A Saint Comes Home

Father Damien came to Honolulu before going to Kalaupapa. Now Catholics celebrate the return of his relic.


Photo: Courtesy of the Cathedral of Our Lady of Peace

When you hear about Father Damien, Kalaupapa instantly comes to mind. After all, the Belgian priest is best known for caring for the Hansen’s disease (leprosy) patients on Molokai’s remote peninsula. But Damien also had a historical connection with Honolulu.

Damien (born as Jozef de Veuster) was a 24-year-old choirboy when he arrived in Honolulu on March 19, 1864. Determined to become a priest, he had taken his brother’s place on a Sacred Hearts mission to Hawaii after his brother became too ill to participate. He studied at Oahu’s Sacred Hearts Father’s College of Ahuimanu, and, on May 21, Damien was ordained a priest at the Cathedral of Our Lady of Peace in downtown Honolulu. Damien served in several parishes before going to Kalaupapa: Maui, the Puna district on the Big Island and then the vast Kohala-Hamakua parish. He spent nine years on the Big Island and almost 16 years on Molokai, until his death in 1889.

 

Damien was buried outside St. Philomena Church in Kalawao, a small town on the Kalaupapa peninsula. At the Belgian government’s request, his remains were taken to Louvain in 1936. Audrey Toguchi was nearly 8 years old at the time, and remembers attending a procession on Bishop Street. She recalls “watching his casket travel from the Cathedral of Our Lady of Peace to Honolulu Harbor, where a boat was waiting to take his remains to Belgium.” 

The former Aiea High School teacher, 81, became part of the process of Father Damien becoming a saint. She believes her incurable cancer disappeared after she prayed for Damien’s intercession, which the Catholic church has deemed a miracle.

After Damien’s canonization on Oct. 11, it is expected that many people will want to visit his original gravesite, but the state has a limited-access policy for the Molokai peninsula.

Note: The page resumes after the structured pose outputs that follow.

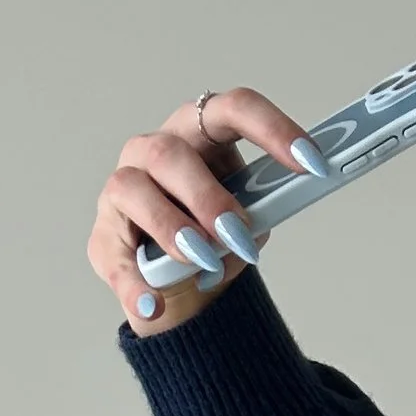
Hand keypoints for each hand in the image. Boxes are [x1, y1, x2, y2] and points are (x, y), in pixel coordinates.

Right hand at [87, 85, 322, 332]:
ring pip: (133, 189)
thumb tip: (291, 196)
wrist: (181, 286)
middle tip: (239, 236)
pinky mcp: (103, 238)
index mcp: (199, 132)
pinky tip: (154, 306)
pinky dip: (134, 286)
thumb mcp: (249, 218)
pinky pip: (115, 259)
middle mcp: (154, 149)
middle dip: (209, 197)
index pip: (233, 109)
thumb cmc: (215, 235)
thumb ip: (265, 206)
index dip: (272, 129)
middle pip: (171, 153)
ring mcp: (121, 189)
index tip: (311, 162)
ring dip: (172, 228)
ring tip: (203, 263)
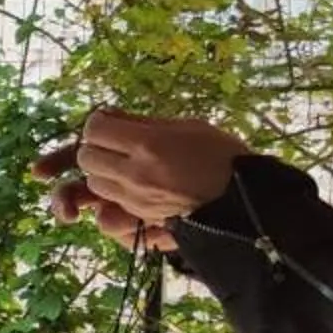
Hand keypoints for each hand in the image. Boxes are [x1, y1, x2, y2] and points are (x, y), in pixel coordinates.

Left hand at [36, 109, 242, 249]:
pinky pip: (110, 204)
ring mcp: (135, 199)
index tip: (110, 121)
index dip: (99, 123)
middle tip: (115, 143)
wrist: (245, 200)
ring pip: (94, 183)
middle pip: (87, 157)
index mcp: (147, 144)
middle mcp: (135, 173)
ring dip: (102, 171)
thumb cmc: (222, 156)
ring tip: (125, 165)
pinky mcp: (141, 218)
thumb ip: (145, 123)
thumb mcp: (187, 127)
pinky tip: (134, 185)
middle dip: (96, 147)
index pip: (95, 129)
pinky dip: (114, 192)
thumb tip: (111, 115)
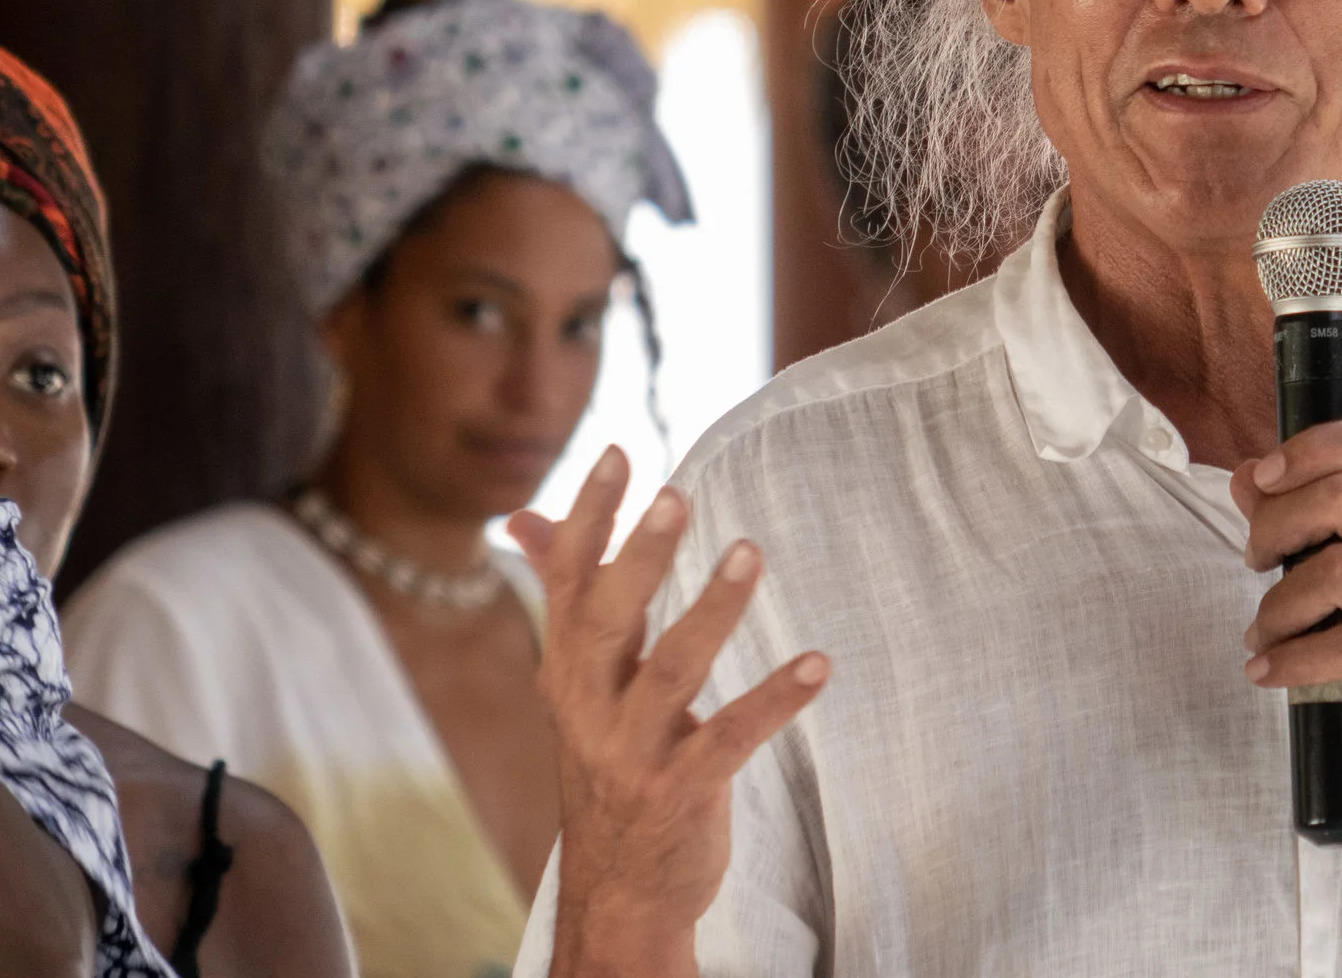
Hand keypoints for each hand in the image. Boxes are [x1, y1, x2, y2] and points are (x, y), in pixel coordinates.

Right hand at [511, 447, 829, 977]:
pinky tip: (818, 664)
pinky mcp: (681, 791)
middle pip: (608, 620)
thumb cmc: (610, 760)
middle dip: (640, 557)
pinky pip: (731, 738)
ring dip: (713, 610)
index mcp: (567, 669)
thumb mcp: (579, 682)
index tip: (620, 454)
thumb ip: (566, 597)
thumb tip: (523, 518)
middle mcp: (589, 706)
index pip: (569, 582)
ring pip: (671, 672)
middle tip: (677, 496)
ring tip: (750, 552)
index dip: (590, 518)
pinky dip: (774, 700)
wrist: (619, 887)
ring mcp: (632, 752)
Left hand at [1232, 418, 1341, 850]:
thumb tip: (1246, 476)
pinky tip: (1270, 673)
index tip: (1261, 480)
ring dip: (1278, 608)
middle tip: (1255, 566)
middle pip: (1340, 496)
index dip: (1310, 448)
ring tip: (1262, 637)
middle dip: (1274, 529)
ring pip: (1338, 570)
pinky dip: (1296, 660)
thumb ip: (1321, 524)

“Kalaupapa is not a very accessible place,” says Bishop Larry Silva of the Catholic Diocese of Honolulu. “That’s part of the reason the Cathedral of Our Lady of Peace was chosen to house the relic. It’s also the same church he was ordained at.”

The cathedral will hold a special ceremony on Nov. 1 (All Saints’ Day) honoring the second relic—Damien’s right heel bone. The first Damien relic (the bones of his right hand) was reburied in Kalawao.

“It’s really exciting, not only for the Catholics, but for the whole state of Hawaii,” says Deacon Wallace Mitsui.

Silva and other church members will accompany the relic from Rome.

“We have cemeteries where we go to be close to those we love,” explains Silva. “The significance of Father Damien’s relic is that it brings the person we love that much closer to us.”